The family went through periods of extreme poverty during the Great Depression that followed the stock market crash of 29, so much so that Curtis and his younger brother had to enter an orphanage for a month because their parents had no money to feed them.
A button paper
One of the ways to escape in those hard days of childhood was to get into the movies. “I was in awe of the sword fights, the actors riding horses, the kisses with the girls. I wondered how I could get to do all that, “he wrote in one of his books.
Before reaching the height of his idols, Curtis enlisted as a marine in a submarine, at age 17, to fight in World War II. The Army experience was most positive for him. While his mother beat him, as his psychotic outbreaks replayed, the US Navy cared for him and fed him.
He also gave him money, enough to enroll in the dramatic art seminar at the New School for Social Research in New York, a center that brought together numerous European intellectuals exiled because of Nazism, and in whose classrooms he met Walter Matthau, Harry Belafonte and Rod Steiger.
An actor’s agent saw him perform at a Greenwich Village theater in 1948 and signed him a seven-year contract with Universal Pictures for $ 50 a week, which quickly rose to $ 75. In 1949 he got his first success thanks to the role of buttons in ‘Forbidden Direction’, starring Barbara Stanwyck. His intervention was limited to giving the actress a telegram. But it did not go unnoticed and the Universal mailbox was filled with letters from women asking who he was.
Curtis also appeared in films such as 1950’s ‘The Mule Francis’, landed his first leading role in ‘His Highness the Thief’ and continued with ‘The Great Houdini’, about the famous illusionist.
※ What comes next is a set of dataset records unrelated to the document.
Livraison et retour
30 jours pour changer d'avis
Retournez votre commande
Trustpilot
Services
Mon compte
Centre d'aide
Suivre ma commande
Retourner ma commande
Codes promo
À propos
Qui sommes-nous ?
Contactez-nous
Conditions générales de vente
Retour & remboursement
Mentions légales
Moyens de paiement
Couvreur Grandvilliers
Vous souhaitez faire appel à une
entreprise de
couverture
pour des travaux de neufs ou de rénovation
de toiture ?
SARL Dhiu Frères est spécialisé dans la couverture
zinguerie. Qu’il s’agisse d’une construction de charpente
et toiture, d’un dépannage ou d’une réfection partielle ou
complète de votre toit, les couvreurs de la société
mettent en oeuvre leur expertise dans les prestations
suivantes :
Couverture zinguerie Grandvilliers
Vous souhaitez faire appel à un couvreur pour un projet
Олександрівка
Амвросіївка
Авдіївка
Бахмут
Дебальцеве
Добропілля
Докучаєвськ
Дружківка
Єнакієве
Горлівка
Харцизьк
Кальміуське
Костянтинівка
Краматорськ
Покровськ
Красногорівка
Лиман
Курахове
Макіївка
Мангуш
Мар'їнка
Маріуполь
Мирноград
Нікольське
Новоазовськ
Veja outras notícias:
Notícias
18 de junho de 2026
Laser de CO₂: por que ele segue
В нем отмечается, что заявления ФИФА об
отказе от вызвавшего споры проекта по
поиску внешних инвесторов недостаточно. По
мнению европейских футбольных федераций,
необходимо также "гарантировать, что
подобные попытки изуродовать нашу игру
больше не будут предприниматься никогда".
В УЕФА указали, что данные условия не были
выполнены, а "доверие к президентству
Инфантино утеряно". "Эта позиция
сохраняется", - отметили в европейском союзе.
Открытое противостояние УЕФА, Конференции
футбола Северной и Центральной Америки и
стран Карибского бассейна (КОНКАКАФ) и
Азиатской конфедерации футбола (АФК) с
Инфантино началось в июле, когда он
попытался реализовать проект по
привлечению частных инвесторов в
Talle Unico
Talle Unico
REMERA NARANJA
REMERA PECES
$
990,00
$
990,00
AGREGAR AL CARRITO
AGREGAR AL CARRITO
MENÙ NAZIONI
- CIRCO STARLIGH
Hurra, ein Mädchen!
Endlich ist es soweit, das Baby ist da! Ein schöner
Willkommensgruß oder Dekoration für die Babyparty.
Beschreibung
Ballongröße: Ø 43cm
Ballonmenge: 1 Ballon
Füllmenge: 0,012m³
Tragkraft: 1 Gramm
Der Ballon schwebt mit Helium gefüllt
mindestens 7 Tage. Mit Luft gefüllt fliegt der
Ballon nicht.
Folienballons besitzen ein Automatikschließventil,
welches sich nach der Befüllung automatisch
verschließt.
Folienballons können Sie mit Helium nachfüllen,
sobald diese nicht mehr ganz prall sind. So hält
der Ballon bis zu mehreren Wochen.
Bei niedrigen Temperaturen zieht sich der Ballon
In this film he shared the limelight with Janet Leigh, his first wife, famous for her performance in Alfred Hitchcock’s ‘Psycho’, and with which he had two daughters, Jamie Lee Curtis and Kelly Curtis, both actresses.
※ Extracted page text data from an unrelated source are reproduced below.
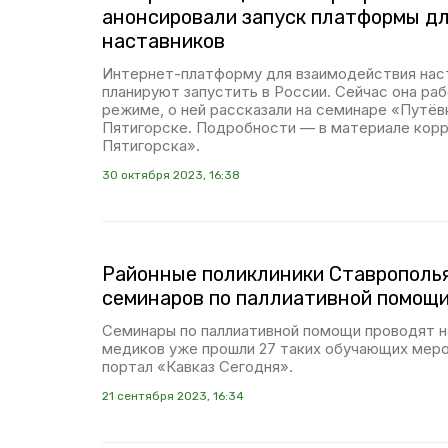
анонсировали запуск платформы дл
наставников
Интернет-платформу для взаимодействия нас
планируют запустить в России. Сейчас она ра
режиме, о ней рассказали на семинаре «Путёв
Пятигорске. Подробности — в материале кор
Пятигорска».
30 октября 2023, 16:38
Районные поликлиники Ставрополья
семинаров по паллиативной помощ
Семинары по паллиативной помощи проводят 
медиков уже прошли 27 таких обучающих мер
портал «Кавказ Сегодня».
21 сентября 2023, 16:34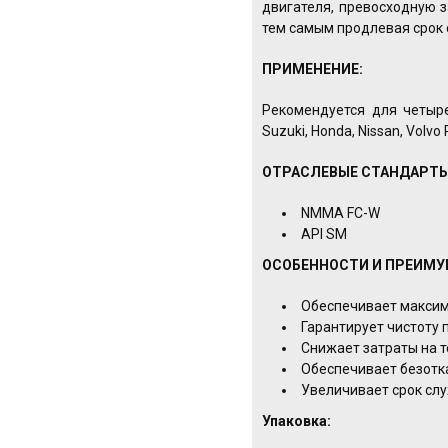
двигателя, превосходную з
тем самым продлевая срок 
ПРИМЕНЕНИЕ:
Рекомендуется для четыре
Suzuki, Honda, Nissan, Volvo 
ОТРАСЛЕВЫЕ СТАНДАРТЫ
NMMA FC-W
API SM
ОСОБЕННОСТИ И ПРЕИМУ
Обеспечивает максим
Гарантирует чистоту
Снижает затраты на 
Обеспечивает безотк
Увеличивает срок сл
Упаковка: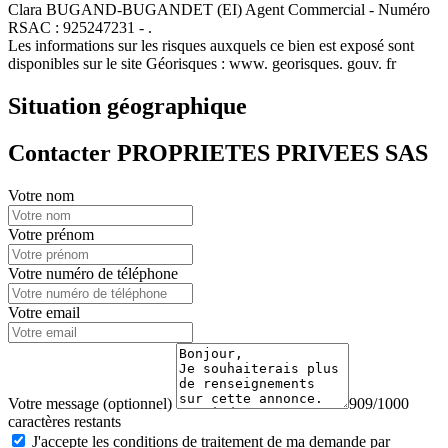
Clara BUGAND-BUGANDET (EI) Agent Commercial - Numéro
RSAC : 925247231 - .
Les informations sur les risques auxquels ce bien est exposé sont
disponibles sur le site Géorisques : www. georisques. gouv. fr
Situation géographique
Contacter PROPRIETES PRIVEES SAS
Votre nom
Votre prénom
Votre numéro de téléphone
Votre email
Votre message (optionnel)
909/1000
caractères restants
J'accepte les conditions de traitement de ma demande par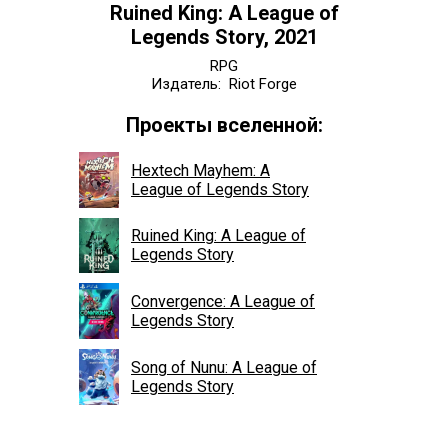
Ruined King: A League of
Legends Story, 2021
RPG
Издатель: Riot Forge
Проекты вселенной:
Hextech Mayhem: A
League of Legends Story
Ruined King: A League of
Legends Story
Convergence: A League of
Legends Story
Song of Nunu: A League of
Legends Story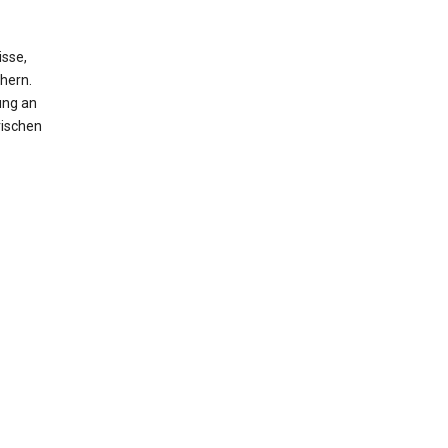
isse,
hern.
ung an
rischen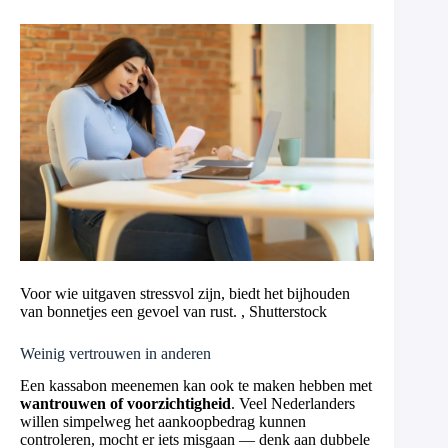
Voor wie uitgaven stressvol zijn, biedt het bijhouden
van bonnetjes een gevoel van rust. , Shutterstock
Weinig vertrouwen in anderen
Een kassabon meenemen kan ook te maken hebben met
wantrouwen of voorzichtigheid
. Veel Nederlanders
willen simpelweg het aankoopbedrag kunnen
controleren, mocht er iets misgaan — denk aan dubbele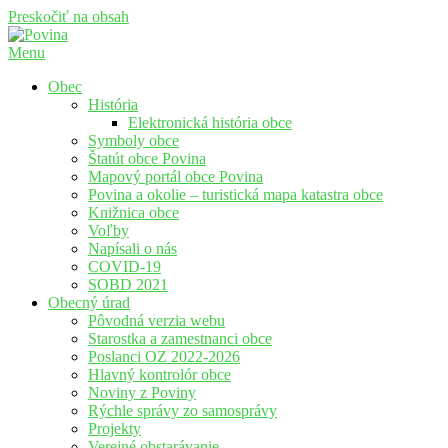
Preskočiť na obsah
Menu
Povina
Oficiálne stránky obce Povina
Obec
História
Elektronická história obce
Symboly obce
Štatút obce Povina
Mapový portál obce Povina
Povina a okolie – turistická mapa katastra obce
Knižnica obce
Voľby
Napísali o nás
COVID-19
SOBD 2021
Obecný úrad
Pôvodná verzia webu
Starostka a zamestnanci obce
Poslanci OZ 2022-2026
Hlavný kontrolór obce
Noviny z Poviny
Rýchle správy zo samosprávy
Projekty
Verejné obstarávanie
They were the “golden couple”, according to the interpreter’s expression. The stars of the gossip magazines, though, he added, always gave him the impression that she considered herself superior. After eleven years of living together they separated and the actor married Christine Kaufmann, 17, whom he met on the set of ‘Tara Bulba’.
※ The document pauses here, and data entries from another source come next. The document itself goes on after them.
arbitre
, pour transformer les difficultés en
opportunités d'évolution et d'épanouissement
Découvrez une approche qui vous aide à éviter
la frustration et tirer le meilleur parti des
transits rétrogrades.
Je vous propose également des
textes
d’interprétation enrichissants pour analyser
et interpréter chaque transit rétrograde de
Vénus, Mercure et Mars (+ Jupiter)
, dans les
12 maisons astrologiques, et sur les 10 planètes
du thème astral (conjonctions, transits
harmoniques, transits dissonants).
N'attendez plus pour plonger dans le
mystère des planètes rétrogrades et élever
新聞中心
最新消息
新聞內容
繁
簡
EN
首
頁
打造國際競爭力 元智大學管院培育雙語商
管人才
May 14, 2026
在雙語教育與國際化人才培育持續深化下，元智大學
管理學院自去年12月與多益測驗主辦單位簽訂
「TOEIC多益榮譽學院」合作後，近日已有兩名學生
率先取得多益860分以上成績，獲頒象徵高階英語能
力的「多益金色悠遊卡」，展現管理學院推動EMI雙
In the 1950s his career gained in strength and experienced its greatest popularity. His curly, gel-covered toupee was imitated by young people, including Elvis Presley, who made it his hallmark. And in the cinematographic plane he chained a series of extraordinary films, such as ‘The Vikings’, in which he worked with Kirk Douglas; ‘Fugitives’, with Sidney Poitier as a co-star; and ‘Spartacus’, directed by Stanley Kubrick and released in 1960. His next hit was ‘The Boston Strangler’, from 1968.
Curtis, a father of six, worked his entire life because, as he acknowledged, every month he had to sign large checks to support his offspring. In 1970 he was arrested at London Heathrow Airport for possession of marijuana. A bad time, which he shared with his daughter Jamie Lee, with whom he used to go to buy cocaine.
In 1998 he married his sixth wife, Jill Vanderberg, 42 years his junior, and with whom until yesterday he lived in Las Vegas. His last appearance was in ‘David & Fatima’, a love story between an Israeli Jew and a Muslim Palestinian. Curtis embodied the character of Mr. Schwartz, his birth name.